**Assigned task**
Using the data that follows, give again word for word the lines between the one holding "56 169 17.31" and the one holding "369 204 44.25", inclusive. Omit the pictures.
BEGIN Material shown
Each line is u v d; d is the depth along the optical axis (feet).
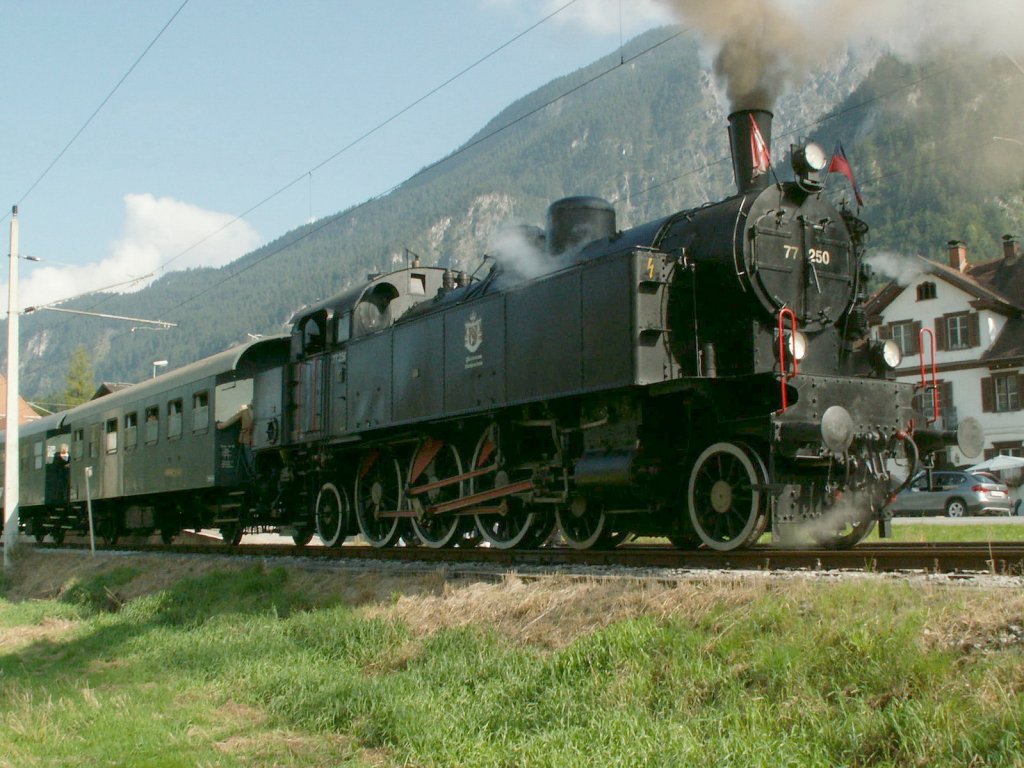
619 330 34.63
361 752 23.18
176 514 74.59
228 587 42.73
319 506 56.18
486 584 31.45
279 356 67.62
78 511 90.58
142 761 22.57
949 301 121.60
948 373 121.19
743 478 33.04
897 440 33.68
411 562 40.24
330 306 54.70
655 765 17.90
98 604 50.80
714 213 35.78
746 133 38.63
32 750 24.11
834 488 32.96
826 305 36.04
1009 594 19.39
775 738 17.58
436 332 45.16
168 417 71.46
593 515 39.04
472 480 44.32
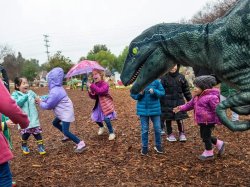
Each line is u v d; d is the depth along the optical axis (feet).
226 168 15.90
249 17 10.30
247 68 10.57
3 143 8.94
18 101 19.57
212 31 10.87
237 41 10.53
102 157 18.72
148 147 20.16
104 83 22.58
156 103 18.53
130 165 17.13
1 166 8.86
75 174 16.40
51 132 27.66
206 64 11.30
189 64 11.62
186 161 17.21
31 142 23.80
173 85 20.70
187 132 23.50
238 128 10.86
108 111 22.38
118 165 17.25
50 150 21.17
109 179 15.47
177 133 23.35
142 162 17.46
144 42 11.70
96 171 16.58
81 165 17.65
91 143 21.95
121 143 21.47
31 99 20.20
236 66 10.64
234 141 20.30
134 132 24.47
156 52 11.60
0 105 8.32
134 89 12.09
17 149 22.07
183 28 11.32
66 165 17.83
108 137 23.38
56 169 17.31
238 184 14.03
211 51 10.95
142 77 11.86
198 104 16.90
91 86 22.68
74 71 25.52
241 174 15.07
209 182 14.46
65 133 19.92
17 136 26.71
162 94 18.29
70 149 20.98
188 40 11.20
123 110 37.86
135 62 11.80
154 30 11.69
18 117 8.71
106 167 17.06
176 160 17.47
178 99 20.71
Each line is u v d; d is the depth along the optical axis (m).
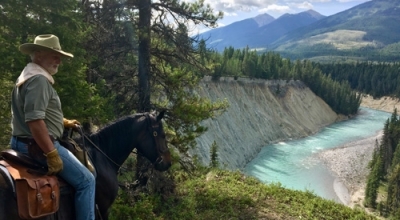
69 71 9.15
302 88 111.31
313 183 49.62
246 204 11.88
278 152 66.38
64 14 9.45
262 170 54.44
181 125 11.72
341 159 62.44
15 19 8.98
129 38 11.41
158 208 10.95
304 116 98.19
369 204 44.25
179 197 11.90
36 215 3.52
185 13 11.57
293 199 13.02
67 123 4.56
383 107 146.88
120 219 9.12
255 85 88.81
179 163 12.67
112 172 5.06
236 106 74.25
END Material shown
**Task output**
56 169 17.31
238 184 14.03
211 51 10.95
142 77 11.86
198 104 16.90
91 86 22.68
74 71 25.52
241 174 15.07
209 182 14.46
65 133 19.92
17 136 26.71
162 94 18.29
70 149 20.98
188 40 11.20
123 110 37.86
135 62 11.80
154 30 11.69
18 117 8.71
106 167 17.06
176 160 17.47
178 99 20.71
Each line is u v d; d is the depth along the optical axis (m).
69 71 9.15
302 88 111.31
313 183 49.62
246 204 11.88
278 152 66.38
64 14 9.45
262 170 54.44
181 125 11.72
341 159 62.44
15 19 8.98
129 38 11.41
158 208 10.95
304 116 98.19
369 204 44.25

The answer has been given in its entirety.